Putting a number on it
Kumari said her thesis is about using machine learning to understand the composition of resources on the moon. She would like to use artificial intelligence to delve deeply into the wealth of data moon missions and observations have been collecting to use local geology as a future resource.
“Instead of saying something has a ‘little’ or a ‘lot’” of a particular type of rock that might have specific properties, she would like to put a specific numerical value on it.
An engineer by training, Kumari said she is a “very big fan of crunching numbers.”
Since joining the lab, Kumari has become “our go-to source for any type of statistical analysis me or one of my other students might want to conduct,” Glotch explained.
The work Kumari has done provides “large improvements over traditional spectroscopic analysis techniques,” Glotch added.
In examining rocks for silicic properties, meaning those that contain silicon, most scientists describe a rock as being less or more silicic, Kumari said.
“It’s difficult to know whether 60 percent is high or 90 percent is high,” she added. Such a range can make an important difference, and provides information about history, formation and thermal state of the planet and about potential resources.
With machine learning that trains on data collected in the lab, the model is deployed on orbiter data.
The machine learning doesn’t stop with silica. It can also be extended to search for helium 3 and other atoms.
Understanding and using the available natural resources reduces the need to send similar raw materials to the moon from Earth.
“There has to be a point where we stop” transporting materials to the moon, said Kumari. “It’s high time we use modern practices and methods so we can go through really large chunks of data with limited error.”

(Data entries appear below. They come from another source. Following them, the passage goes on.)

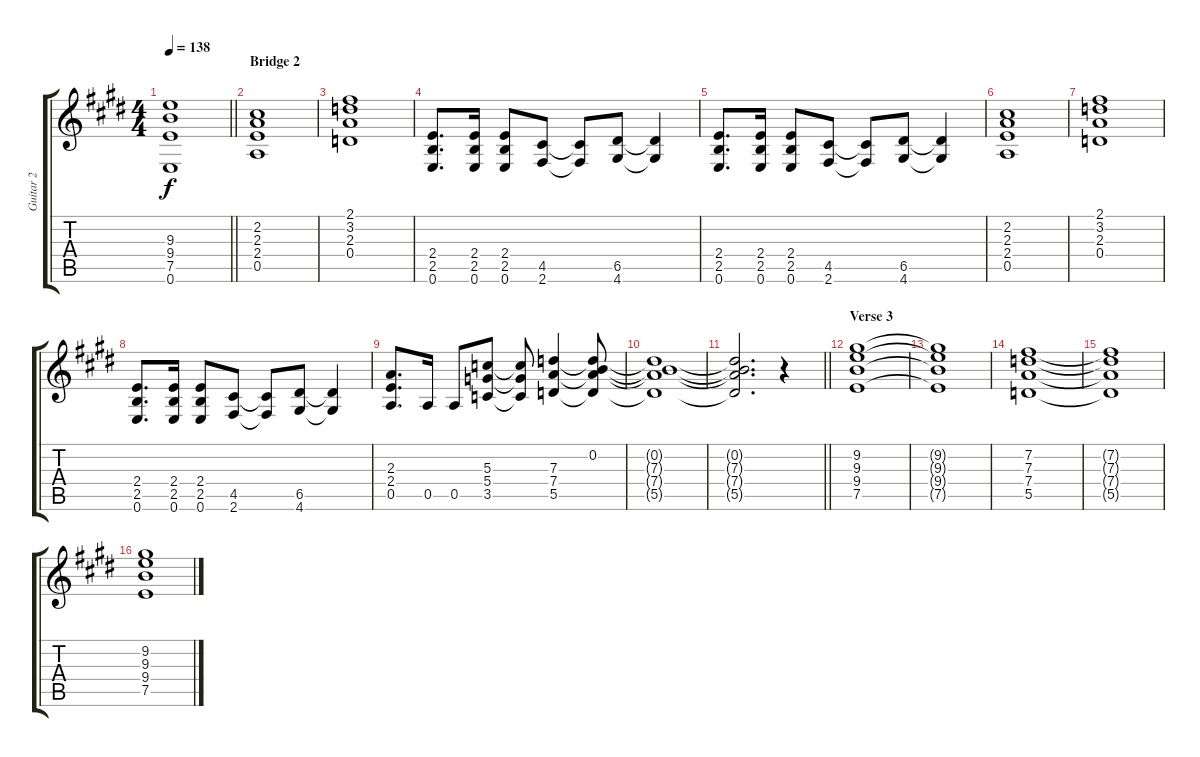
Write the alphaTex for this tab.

\track ("Guitar 2" "Guitar 2") {instrument overdrivenguitar}
\staff {score tabs}
\tuning (E4 B3 G3 D3 A2 E2) {hide}
\ts (4 4)
\tempo 138
\clef g2
\barLineRight lightlight
\ks c#minor
(9.3{t} 9.4{t} 7.5{t} 0.6{t}).1{dy f} |
\section ("" "Bridge 2")
\ks e
(2.2 2.3 2.4 0.5).1 |
\ks c#minor
(2.1 3.2 2.3 0.4).1 |
(2.4 2.5 0.6).8{d} (2.4 2.5 0.6).16 (2.4 2.5 0.6).8 (4.5 2.6).8 (4.5{t} 2.6{t}).8 (6.5 4.6).8 (6.5{t} 4.6{t}).4 |
(2.4 2.5 0.6).8{d} (2.4 2.5 0.6).16 (2.4 2.5 0.6).8 (4.5 2.6).8 (4.5{t} 2.6{t}).8 (6.5 4.6).8 (6.5{t} 4.6{t}).4 |
\ks e
(2.2 2.3 2.4 0.5).1 |
\ks c#minor
(2.1 3.2 2.3 0.4).1 |
(2.4 2.5 0.6).8{d} (2.4 2.5 0.6).16 (2.4 2.5 0.6).8 (4.5 2.6).8 (4.5{t} 2.6{t}).8 (6.5 4.6).8 (6.5{t} 4.6{t}).4 |
(2.3 2.4 0.5).8{d} 0.5.16 0.5.8 (5.3 5.4 3.5).8 (5.3{t} 5.4{t} 3.5{t}).8 (7.3 7.4 5.5).4 (0.2 7.3{t} 7.4{t} 5.5{t}).8 |
(0.2{t} 7.3{t} 7.4{t} 5.5{t}).1 |
\barLineRight lightlight
(0.2{t} 7.3{t} 7.4{t} 5.5{t}).2{d} r.4 |
\section ("" "Verse 3")
(9.2 9.3 9.4 7.5).1 |
(9.2{t} 9.3{t} 9.4{t} 7.5{t}).1 |
(7.2 7.3 7.4 5.5).1 |
(7.2{t} 7.3{t} 7.4{t} 5.5{t}).1 |
(9.2 9.3 9.4 7.5).1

The machine learning starts with a set of inputs and outputs, along with an algorithm to explain the connection. As it sorts through data, it compares the outputs against what it expects. When the data doesn’t match the algorithm, it adjusts the algorithm and compares that to additional data, refining and improving the model’s accuracy.
A love for puzzles
Kumari, who grew up in Biharsharif, India, a small town in the northern state of Bihar, said this work appeals to her because she “loves puzzles that are difficult to solve.” She also tries to find solutions in the “fastest way possible.”
Kumari was recently part of a field exploration team in Utah that was processing data. The team brought back data and manually compared the measurements to the library to see what rocks they had.

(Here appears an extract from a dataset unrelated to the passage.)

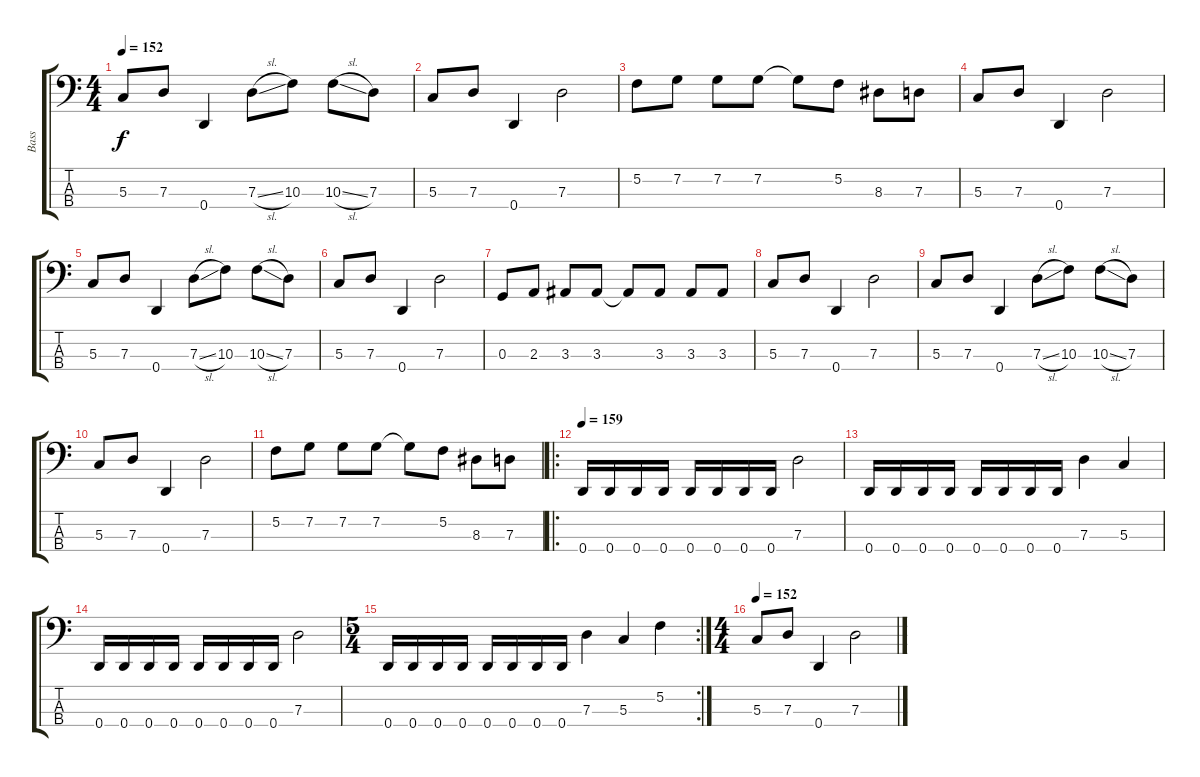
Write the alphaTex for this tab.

She wrote an algorithm that provided the top five matches to the spectroscopic measurements the researchers found. Her work suggested the presence of minerals the field team didn’t anticipate. What’s more, the machine provided the analysis in five minutes.
The same kind of analysis can be used on site to study lunar rocks.
“When astronauts go to the moon, we shouldn’t require geology experts to be there to find the best rocks” she said. While having a geologist is the best-case scenario, that is not always possible. “Anyone with a code in their instruments should be able to decide whether it is what they’re looking for.”
As for her interest in space travel, Kumari isn’t interested in trekking to the moon or Mars.
While she believes the moon and Mars should be a base for scientific experiments, she doesn’t think people should focus on colonizing either place.
Such colonization ideas may reduce the importance of working on the challenges humans have created on Earth, including climate change.
“You can’t move to Mars,” Kumari said. The litmus test for that occurred during Covid, when people had to isolate.
“If we couldn’t stay in our homes with all the comfort and everything, I do not see a future where this would be possible with stringent constraints on Mars,” she added.
An advocate for women in STEM fields, Kumari said women should pursue scientific careers even if someone else focuses on their mistakes or tries to break their confidence.
“The only way to stop this from happening is to have women in higher places,” she explained. “We should also be supportive of each other and grow together.”